Agora não tem mais desculpas. José Bernardo acaba de lançar, pela editora (...),  Caminhos e Trilhas da Ilha Grande, o mais completo guia já compilado sobre este paraíso ecológico Fluminense. Apaixonado frequentador da Ilha, desde os tempos em que, por conta do presídio, turistas não eram bem vindos, Bernardo passou décadas pesquisando sua história. Devorou livros, pesquisou diários de naturalistas e botânicos europeus que nos visitaram no Século XIX, escarafunchou arquivos, leu coleções de jornais antigos e gravou depoimentos de moradores, visitantes e especialistas em meio ambiente.

Do ponto de vista da História, Caminhos e Trilhas da Ilha Grande é irretocável. Seu mérito maior, contudo, não está nas citações de Graciliano Ramos, ex-presidiário de Dois Rios, mas na riqueza de conhecimento adquirido pelos pés do autor do livro. De tanto caminhar ao redor da Ilha Grande, Bernardo conhece Ipaum-guassu como a palmilha de seus pés. Sabe onde estão as suas mais belas cachoeiras, suas mais privativas enseadas, suas mais reclusas praias, suas mais bonitas trilhas, seus mirantes desabridos.

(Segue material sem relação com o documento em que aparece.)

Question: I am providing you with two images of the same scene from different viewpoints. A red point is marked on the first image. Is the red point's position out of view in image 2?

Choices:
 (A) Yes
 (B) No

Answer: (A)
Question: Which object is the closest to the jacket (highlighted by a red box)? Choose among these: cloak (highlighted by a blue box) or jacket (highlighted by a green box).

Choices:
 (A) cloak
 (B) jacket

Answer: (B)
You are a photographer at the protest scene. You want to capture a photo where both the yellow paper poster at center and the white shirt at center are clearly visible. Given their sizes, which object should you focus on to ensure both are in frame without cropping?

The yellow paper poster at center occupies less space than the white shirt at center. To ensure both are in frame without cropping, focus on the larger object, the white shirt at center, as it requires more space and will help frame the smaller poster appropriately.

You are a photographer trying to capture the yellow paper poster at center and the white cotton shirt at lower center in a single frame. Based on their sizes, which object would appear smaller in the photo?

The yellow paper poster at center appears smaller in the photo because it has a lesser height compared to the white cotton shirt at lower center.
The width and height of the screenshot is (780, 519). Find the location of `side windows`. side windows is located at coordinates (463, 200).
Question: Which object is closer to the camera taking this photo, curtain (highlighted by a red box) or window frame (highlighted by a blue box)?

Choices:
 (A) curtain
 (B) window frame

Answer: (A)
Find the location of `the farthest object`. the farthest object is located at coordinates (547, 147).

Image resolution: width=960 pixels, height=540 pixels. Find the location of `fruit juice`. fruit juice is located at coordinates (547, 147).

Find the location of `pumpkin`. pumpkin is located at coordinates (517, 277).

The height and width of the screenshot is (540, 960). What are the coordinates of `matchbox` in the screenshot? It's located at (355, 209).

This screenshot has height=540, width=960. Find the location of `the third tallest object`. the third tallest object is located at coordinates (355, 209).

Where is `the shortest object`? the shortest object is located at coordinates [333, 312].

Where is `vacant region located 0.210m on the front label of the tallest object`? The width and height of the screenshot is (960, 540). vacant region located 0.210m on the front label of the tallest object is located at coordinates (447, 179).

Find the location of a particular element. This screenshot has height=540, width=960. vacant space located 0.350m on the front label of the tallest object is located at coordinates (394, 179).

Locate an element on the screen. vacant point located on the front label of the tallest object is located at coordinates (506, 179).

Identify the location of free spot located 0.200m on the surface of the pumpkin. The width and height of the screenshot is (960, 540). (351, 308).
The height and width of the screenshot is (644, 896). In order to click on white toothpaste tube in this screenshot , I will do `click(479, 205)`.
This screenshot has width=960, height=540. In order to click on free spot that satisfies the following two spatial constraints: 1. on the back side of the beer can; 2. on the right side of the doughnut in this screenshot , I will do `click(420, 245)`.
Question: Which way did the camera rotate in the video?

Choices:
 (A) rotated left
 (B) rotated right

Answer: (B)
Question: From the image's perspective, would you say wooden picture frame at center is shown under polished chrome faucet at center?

Conhece os lugares onde os macacos fazem a algazarra vespertina, onde as flores brotam na primavera, onde os golfinhos bailam sobre as ondas. Mais do que isso, Bernardo dormiu nas pousadas, montou a barraca nos campings, comeu nos restaurantes e passeou nas traineiras. Em fim, em se tratando de Ilha Grande, tudo fez. Bernardo não é sovina. Divide com o leitor todo esse vasto e único cabedal, decodifica os caminhos e rumos da Ilha Grande para qualquer caminhante um pouco mais ousado. Não há desculpas! Graças a José Bernardo, a Ilha Grande abre-se aos trilheiros de todo o Brasil.

Humildemente agradecemos o regalo!

O Livro

"Caminhos e Trilhas da Ilha Grande", descreve uma das mais belas caminhadas de longo curso do Estado do Rio de Janeiro. A narrativa levará o leitor a conhecer cada praia, caminhando por trilhas na mata, cruzando riachos, cachoeiras e contemplando espetaculares paisagens no decorrer da travessia. Colocando o excursionista em permanente contato com a luxuriante fauna e ativa fauna.
A descrição dos diferentes caminhos é marcada por uma suave narrativa, o que lhe confere contornos de um relato de aventura, convidando o leitor a compartilhar dessas experiências. Além disso, mais do que uma simples descrição topográfica das trilhas em questão, o livro apresenta ao leitor diferentes histórias sobre cada ponto de sua viagem, conferindo a cada paisagem, cor, vida e identidade. Seduzindo dessa forma, tanto o caminhante que o utilize como guia de viagem, bem como o leitor ocasional.